At first I saw the sale of Sterling Cooper to Putnam Powell and Lowe (aka, the Brits) as the sort of thing dramatic series television has to do to stay fresh — that is, import some villains. Conflict = drama is Screenwriting 101, and when you’ve created a fairly vast cast and made them all “interesting,” the big risk is that the audience is going to start liking them, too, and then you end up with shows like “M*A*S*H,” where everyone wears a halo by the time the Very Special episodes roll around, and after that — meh. So you bring in some antagonists. “The Sopranos” paroled a new one every season: Richie Aprile, Ralph Cifaretto, Feech La Manna, Tony Blundetto et al. The crime-family story structure made it perfectly acceptable to bump each one off when their dramatic possibilities had been fully explored. Tony even said it out loud, before making his move on Feech: “Did I learn nothing from Richie Aprile?” Your writers sure did, Ton’. Other shows have to make do with more ridiculous farewells; remember when “L.A. Law” threw Rosalind Shays down the elevator shaft? That was awesome.

So the Brits, with their terrible swift sword of cost-cutting and bean-counting, are this season’s bad guys. I’m not so sure where they’re going with it, other than wacky symbolism — how amusing that the mower in question is an all-American John Deere. The show has too much respect for reality to have SC sold again at season’s end (at least I hope so). But once you’ve severed the foot of your parent company’s rising young star, you have to go somewhere with it, and I hope they have some ideas. If nothing else, it did wake up the season with a roar at close to its midpoint. I watched the scenes where Stumpy MacKendrick is being shown around the office, and was impressed by how…comtemporary he seemed, with his empty platitudes and English-accented bullshit. “You…are a very impressive young woman,” for instance. I can’t believe I used to swallow crap like that. I can’t believe people still dish it out.

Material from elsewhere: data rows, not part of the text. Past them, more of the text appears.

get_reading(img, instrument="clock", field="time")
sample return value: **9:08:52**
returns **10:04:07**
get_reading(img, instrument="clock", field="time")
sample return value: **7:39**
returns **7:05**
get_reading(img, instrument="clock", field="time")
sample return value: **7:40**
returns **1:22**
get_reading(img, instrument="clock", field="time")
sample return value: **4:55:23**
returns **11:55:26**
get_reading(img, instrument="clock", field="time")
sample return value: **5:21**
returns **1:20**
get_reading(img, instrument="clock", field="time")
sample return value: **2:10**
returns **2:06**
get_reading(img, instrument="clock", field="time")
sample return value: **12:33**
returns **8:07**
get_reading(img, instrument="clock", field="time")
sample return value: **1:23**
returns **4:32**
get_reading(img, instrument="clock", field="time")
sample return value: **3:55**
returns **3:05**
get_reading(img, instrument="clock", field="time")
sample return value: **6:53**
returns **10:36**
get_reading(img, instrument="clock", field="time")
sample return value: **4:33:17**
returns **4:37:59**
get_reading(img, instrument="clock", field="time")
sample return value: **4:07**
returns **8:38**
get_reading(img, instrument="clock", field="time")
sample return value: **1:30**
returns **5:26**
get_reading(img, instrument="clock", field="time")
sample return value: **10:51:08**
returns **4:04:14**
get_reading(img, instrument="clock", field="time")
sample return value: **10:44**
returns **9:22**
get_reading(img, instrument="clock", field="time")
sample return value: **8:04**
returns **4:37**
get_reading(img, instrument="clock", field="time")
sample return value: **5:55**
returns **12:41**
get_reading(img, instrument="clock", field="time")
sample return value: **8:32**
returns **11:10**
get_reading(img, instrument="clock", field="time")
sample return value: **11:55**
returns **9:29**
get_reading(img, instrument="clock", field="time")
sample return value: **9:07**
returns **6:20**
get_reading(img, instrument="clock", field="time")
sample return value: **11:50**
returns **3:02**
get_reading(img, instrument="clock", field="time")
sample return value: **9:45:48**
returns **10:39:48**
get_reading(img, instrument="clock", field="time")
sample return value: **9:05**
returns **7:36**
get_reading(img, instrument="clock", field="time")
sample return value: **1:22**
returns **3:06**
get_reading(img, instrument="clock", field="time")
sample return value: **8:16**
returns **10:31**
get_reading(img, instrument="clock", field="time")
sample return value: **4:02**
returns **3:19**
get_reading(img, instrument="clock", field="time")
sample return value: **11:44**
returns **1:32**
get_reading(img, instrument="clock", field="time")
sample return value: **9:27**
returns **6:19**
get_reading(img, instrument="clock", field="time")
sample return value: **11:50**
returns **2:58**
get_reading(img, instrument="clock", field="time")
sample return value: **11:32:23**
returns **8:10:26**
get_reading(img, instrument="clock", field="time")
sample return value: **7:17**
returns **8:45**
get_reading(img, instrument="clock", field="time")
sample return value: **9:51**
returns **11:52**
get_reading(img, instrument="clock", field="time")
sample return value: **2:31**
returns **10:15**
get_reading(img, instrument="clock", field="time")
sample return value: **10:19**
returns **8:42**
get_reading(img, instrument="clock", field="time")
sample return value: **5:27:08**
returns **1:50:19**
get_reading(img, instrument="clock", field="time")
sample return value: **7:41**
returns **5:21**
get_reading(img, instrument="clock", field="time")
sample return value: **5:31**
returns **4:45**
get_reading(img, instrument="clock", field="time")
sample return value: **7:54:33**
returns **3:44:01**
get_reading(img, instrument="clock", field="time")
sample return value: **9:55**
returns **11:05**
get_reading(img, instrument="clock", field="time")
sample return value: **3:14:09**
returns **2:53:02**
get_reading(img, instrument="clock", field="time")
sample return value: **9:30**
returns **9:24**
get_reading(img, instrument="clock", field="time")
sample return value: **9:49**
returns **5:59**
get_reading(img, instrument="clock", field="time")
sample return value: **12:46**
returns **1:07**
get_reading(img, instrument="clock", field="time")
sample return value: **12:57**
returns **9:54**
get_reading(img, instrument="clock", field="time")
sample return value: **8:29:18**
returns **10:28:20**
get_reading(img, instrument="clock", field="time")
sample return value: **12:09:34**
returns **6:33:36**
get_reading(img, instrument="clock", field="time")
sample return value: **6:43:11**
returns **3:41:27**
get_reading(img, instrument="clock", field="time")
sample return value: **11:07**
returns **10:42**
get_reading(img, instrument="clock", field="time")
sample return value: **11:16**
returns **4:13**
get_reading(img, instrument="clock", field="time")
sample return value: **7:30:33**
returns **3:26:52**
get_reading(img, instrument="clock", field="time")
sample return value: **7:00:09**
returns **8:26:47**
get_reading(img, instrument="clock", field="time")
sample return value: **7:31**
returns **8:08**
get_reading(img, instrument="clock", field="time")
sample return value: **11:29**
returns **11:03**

(One of my old bosses was fond of writing mash notes to her favorites, little missives I came to call Wowsers, because they all started the same way: WOW. The remainder was full of empty superlatives that by their very volume and pitch were transparent crapola: WOW. I have never read a story as moving and funny as yours. I feel so grateful and proud to work with such a magnificently talented staff...and so on. She would have felt right at home at Putnam Powell and Lowe.)

And how amusing that the cost-cutting of this season — 30 percent of the staff, we’re told — somehow spared dumb Lois, promoted from the switchboard but barely capable of basic secretarial work, and certainly not able to navigate a riding lawn mower around an office full of tipsy partiers without maiming one.

My other favorite detail: The Brit-speak, shedjools and curriculum vitae and enjoy the delicatessen.

Someone — can’t remember who — mentioned that Joan’s gory dress in her final scenes foreshadows a certain blood-smeared pink Chanel suit coming by year’s end. Hadn’t thought of that. It’s even the same nubby wool.

So, Jeff, what’s your take? Where are we going with this?

Me, I got web work to do. Do I have any bloggage? Maybe.

John D. and Catherine T. finally give some dough to a working-stiff journalist, and it’s not me. But it is money well-spent. Here’s hoping his bosses don’t lay him off.

Roger Ebert came home from Toronto with bad news: Indie film is effectively comatose. There goes my second career. (Can you people tell I’m kidding when I say stuff like that? I hope so.)

Web work. Russian drills. Later.

Posted at 9:06 am in Television |
 

45 responses to “Oliver! Stumpy!”

  1. del said on September 22, 2009 at 9:18 am

    I take back any comments that started with “WOW.”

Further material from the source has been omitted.